Background: The breast is an important biological system of human with two distinct states, i.e. normal and tumoral. Research on breast cancer could be based on systematic modeling to contrast the system structures of these two states.
Objective: We use mutual information for the construction of the gene network of breast tissues and normal tissues. These gene networks are analyzed, compared as well as classified. We also identify structural key genes that may play significant roles in the formation of breast cancer.
Method: Gene networks are constructed using with mutual information values. Four structural parameters, namely node degree, clustering coefficient, shortest path length and standard betweenness centrality, are used for analyzing the gene networks. Support vector machine is used to classify the gene networks into normal and disease states. Genes with standard betweenness centrality of greater than 0.3 are identified as possibly significant in the development of breast cancer.
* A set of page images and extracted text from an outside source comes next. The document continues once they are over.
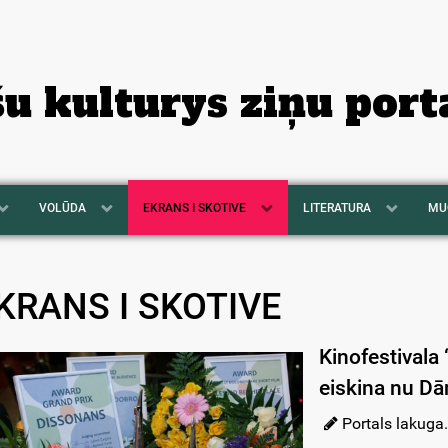
šu kulturys ziņu port
VOLŪDA
EKRANS I SKOTIVE
LITERATURA
MU
KRANS I SKOTIVE
Kinofestivala
eiskina nu Dā
Portals lakuga.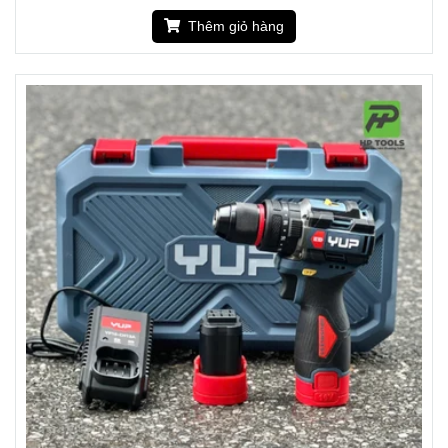
Thêm giỏ hàng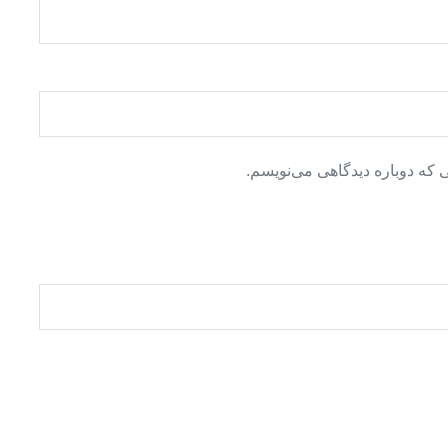
 که دوباره دیدگاهی می‌نویسم.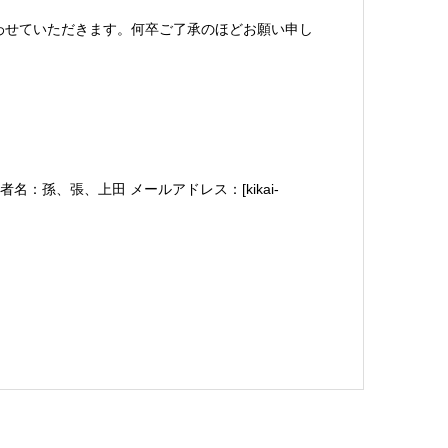
わせていただきます。何卒ご了承のほどお願い申し
者名：孫、張、上田 メールアドレス：[kikai-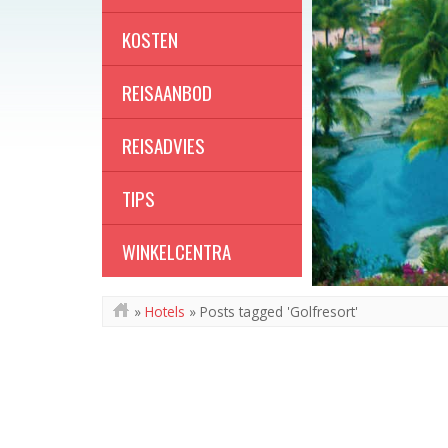
KOSTEN
REISAANBOD
REISADVIES
TIPS
WINKELCENTRA
»
Hotels
»
Posts tagged 'Golfresort'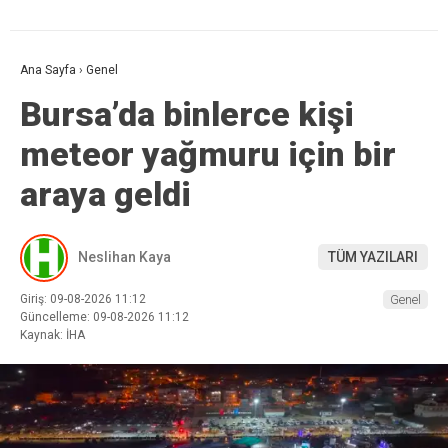
Ana Sayfa
›
Genel
Bursa’da binlerce kişi
meteor yağmuru için bir
araya geldi
Neslihan Kaya
TÜM YAZILARI
Giriş: 09-08-2026 11:12
Genel
Güncelleme: 09-08-2026 11:12
Kaynak: İHA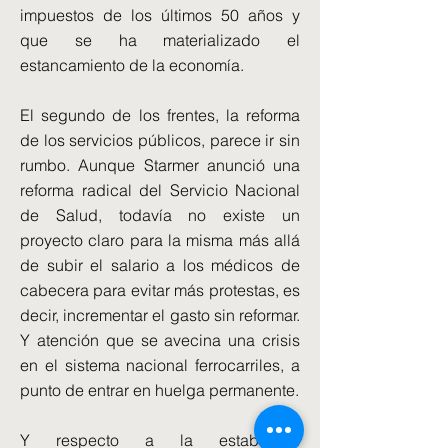
impuestos de los últimos 50 años y
que se ha materializado el
estancamiento de la economía.
El segundo de los frentes, la reforma
de los servicios públicos, parece ir sin
rumbo. Aunque Starmer anunció una
reforma radical del Servicio Nacional
de Salud, todavía no existe un
proyecto claro para la misma más allá
de subir el salario a los médicos de
cabecera para evitar más protestas, es
decir, incrementar el gasto sin reformar.
Y atención que se avecina una crisis
en el sistema nacional ferrocarriles, a
punto de entrar en huelga permanente.
Y respecto a la estabilidad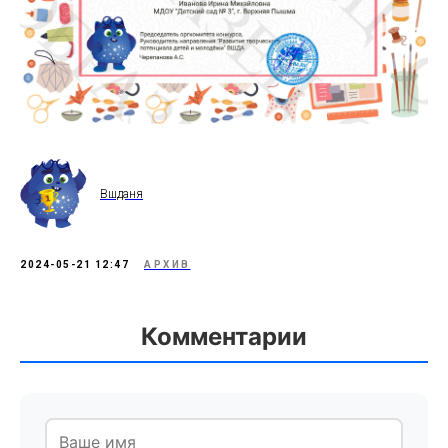
Вшданя
2024-05-21 12:47
АРХИВ
Комментарии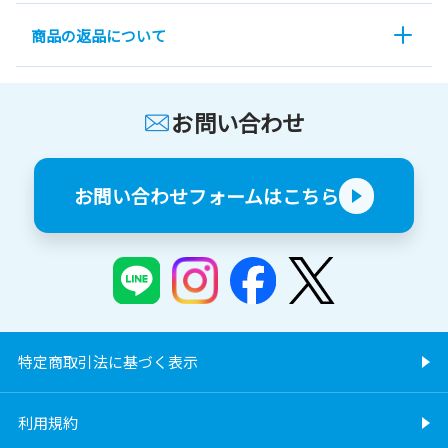
商品の返品について
お問い合わせ
お問い合わせフォームはこちら
特定商取引法に基づく表示
利用規約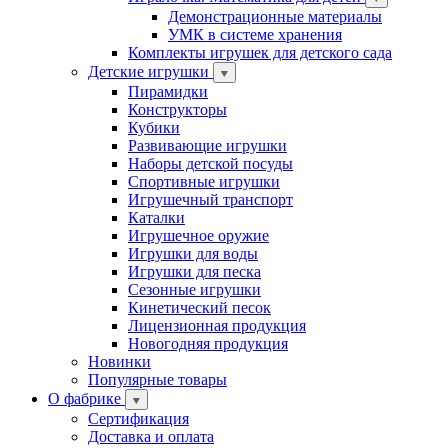
Демонстрационные материалы
УМК в системе хранения
Комплекты игрушек для детского сада
Детские игрушки
Пирамидки
Конструкторы
Кубики
Развивающие игрушки
Наборы детской посуды
Спортивные игрушки
Игрушечный транспорт
Каталки
Игрушечное оружие
Игрушки для воды
Игрушки для песка
Сезонные игрушки
Кинетический песок
Лицензионная продукция
Новогодняя продукция
Новинки
Популярные товары
О фабрике
Сертификация
Доставка и оплата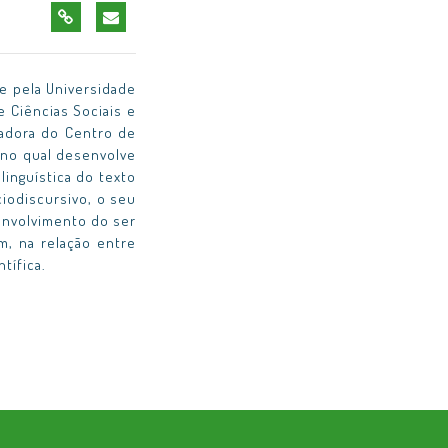
 e pela Universidade
e Ciências Sociais e
gadora do Centro de
 no qual desenvolve
linguística do texto
ciodiscursivo, o seu
envolvimento do ser
m, na relação entre
tífica.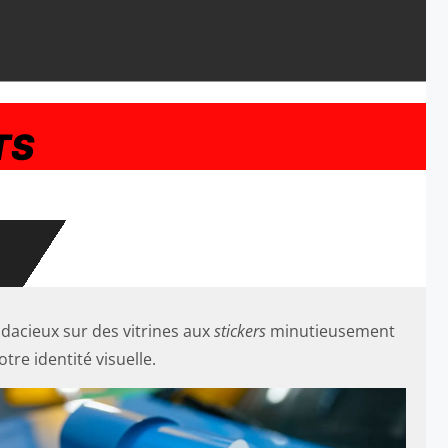
TS
dacieux sur des vitrines aux
stickers
minutieusement
re identité visuelle.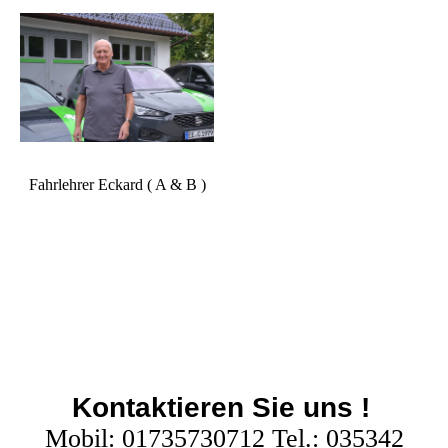
Fahrlehrer Eckard ( A & B )
Kontaktieren Sie uns !
Mobil: 01735730712 Tel.: 035342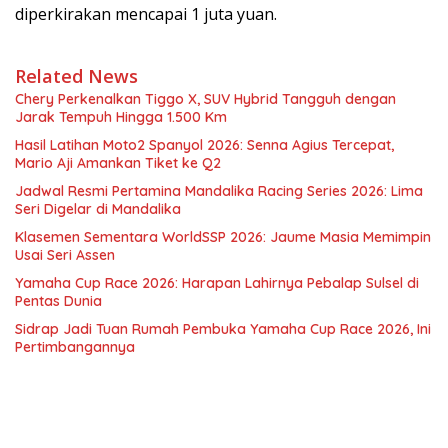
diperkirakan mencapai 1 juta yuan.
Related News
Chery Perkenalkan Tiggo X, SUV Hybrid Tangguh dengan
Jarak Tempuh Hingga 1.500 Km
Hasil Latihan Moto2 Spanyol 2026: Senna Agius Tercepat,
Mario Aji Amankan Tiket ke Q2
Jadwal Resmi Pertamina Mandalika Racing Series 2026: Lima
Seri Digelar di Mandalika
Klasemen Sementara WorldSSP 2026: Jaume Masia Memimpin
Usai Seri Assen
Yamaha Cup Race 2026: Harapan Lahirnya Pebalap Sulsel di
Pentas Dunia
Sidrap Jadi Tuan Rumah Pembuka Yamaha Cup Race 2026, Ini
Pertimbangannya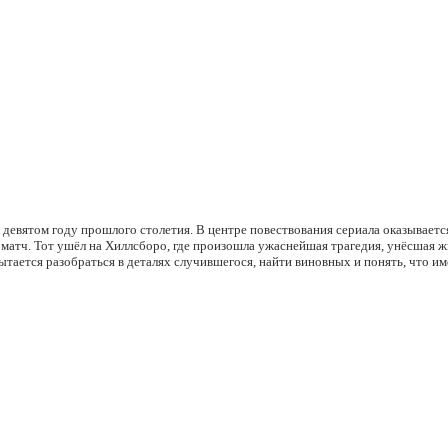
 девятом году прошлого столетия. В центре повествования сериала оказывает
атч. Тот ушёл на Хиллсборо, где произошла ужаснейшая трагедия, унёсшая жиз
ытается разобраться в деталях случившегося, найти виновных и понять, что и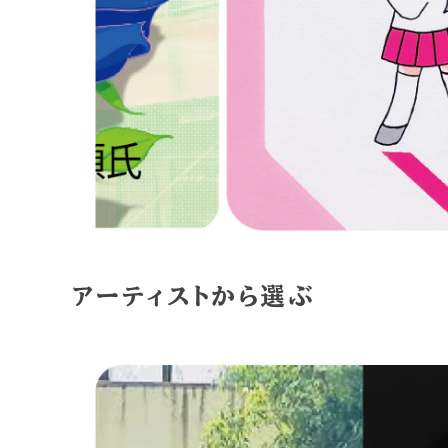
アーティストから選ぶ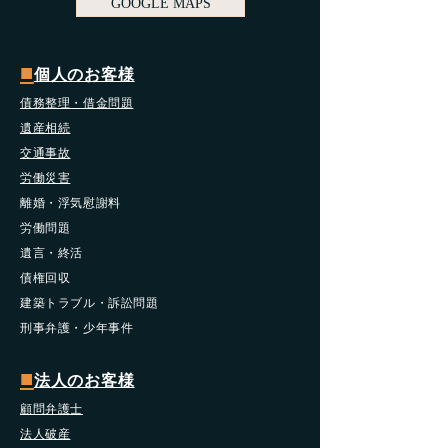
GOOGLE MAPS
■
個人のお客様
債務整理・借金問題
遺産相続
交通事故
労働災害
​離婚・浮気慰謝料
労働問題
遺言・終活
債権回収
​建築トラブル・訴訟問題
​刑事弁護・少年事件
■
法人のお客様
顧問弁護士
法人破産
Result: The classification of the gene networks into normal and disease states suggest that the vectors of parameters are linearly separable by any combinations of these four structural parameters. In addition, the six genes BAK1, RRAD, LCN2, EGFR, ZAP70 and FOSB are identified to possibly play significant roles in the formation of breast cancer.
Conclusion: In this work, four structural parameters have been generalized to the relevance networks. These parameters are found to distinguish gene networks of normal and cancerous breast tissues at different thresholds. In addition, the six genes identified may motivate further studies and research in breast cancer.